Using the listing below, select the lines with the word "right" and copy them.

Top of RECORDED DATA

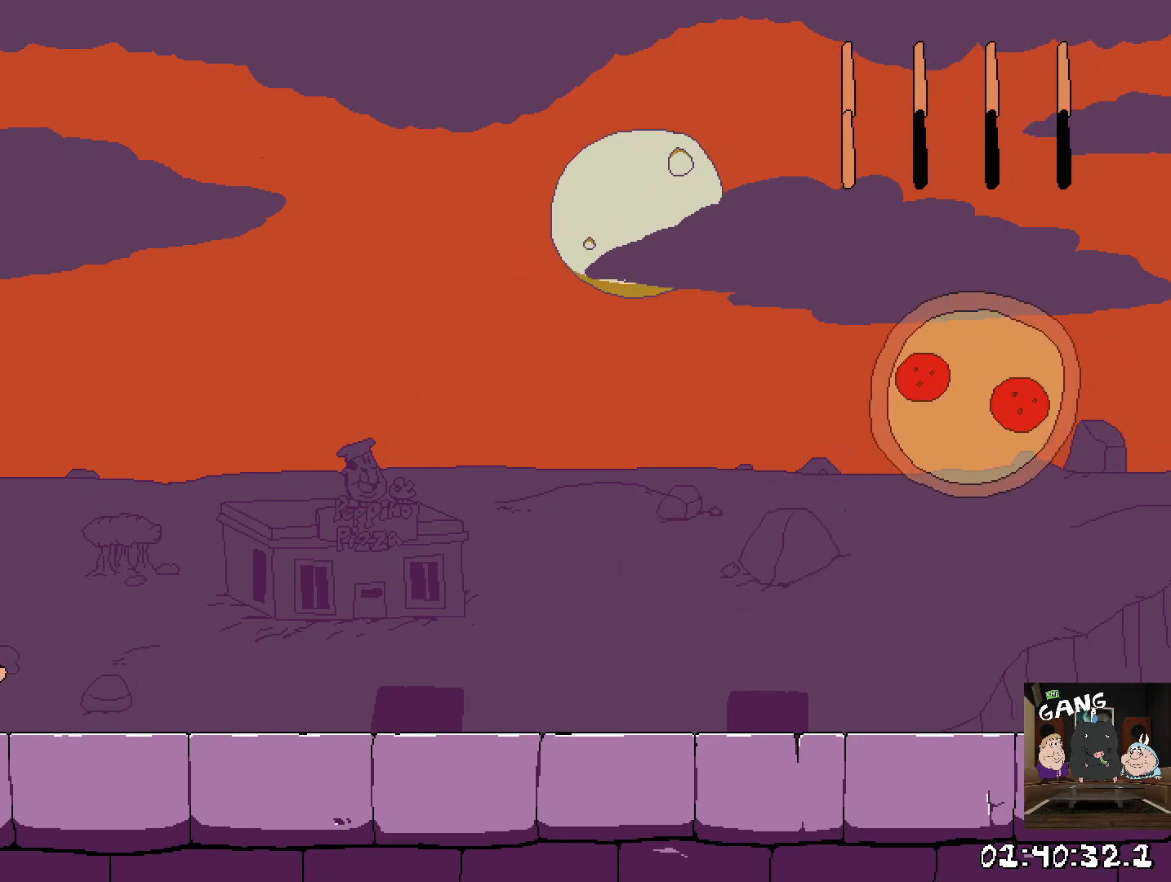
Gameplay with a controller (PlayStation layout); each line is a JSON object with the inputs held at the frame after it. "events" lists button and stick changes between this image and that frame as [ms after this image, input, new state], when the widget could be followed in between.
{"buttons": [], "left_stick": "center", "right_stick": "up-right", "events": [[17, "left_stick", "center"], [117, "right_stick", "up-right"], [250, "right_stick", "center"], [500, "right_stick", "up-right"]]}
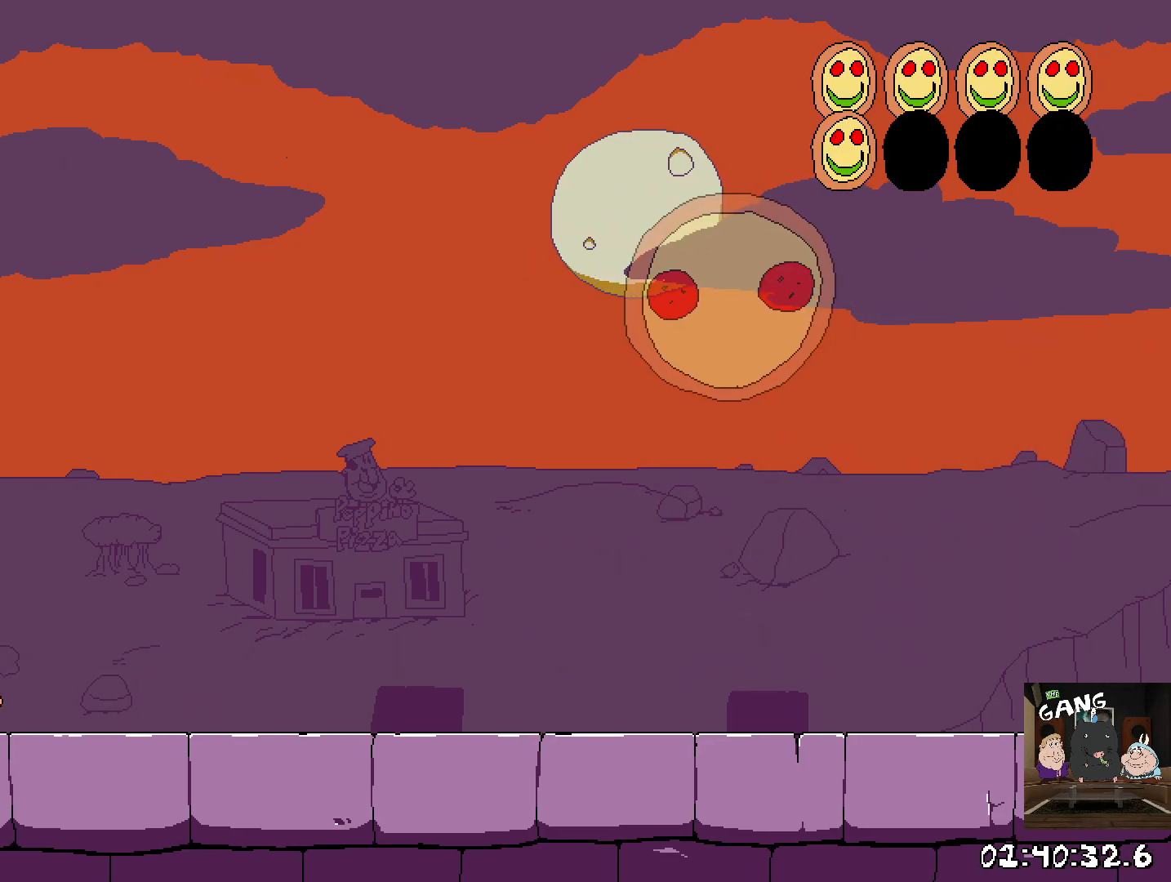
{"buttons": [], "left_stick": "up-left", "right_stick": "up-right", "events": [[250, "left_stick", "up"], [417, "left_stick", "up-left"]]}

Bottom of RECORDED DATA

> ANSWER BOX:
{"buttons": [], "left_stick": "center", "right_stick": "up-right", "events": [[17, "left_stick", "center"], [117, "right_stick", "up-right"], [250, "right_stick", "center"], [500, "right_stick", "up-right"]]}
{"buttons": [], "left_stick": "up-left", "right_stick": "up-right", "events": [[250, "left_stick", "up"], [417, "left_stick", "up-left"]]}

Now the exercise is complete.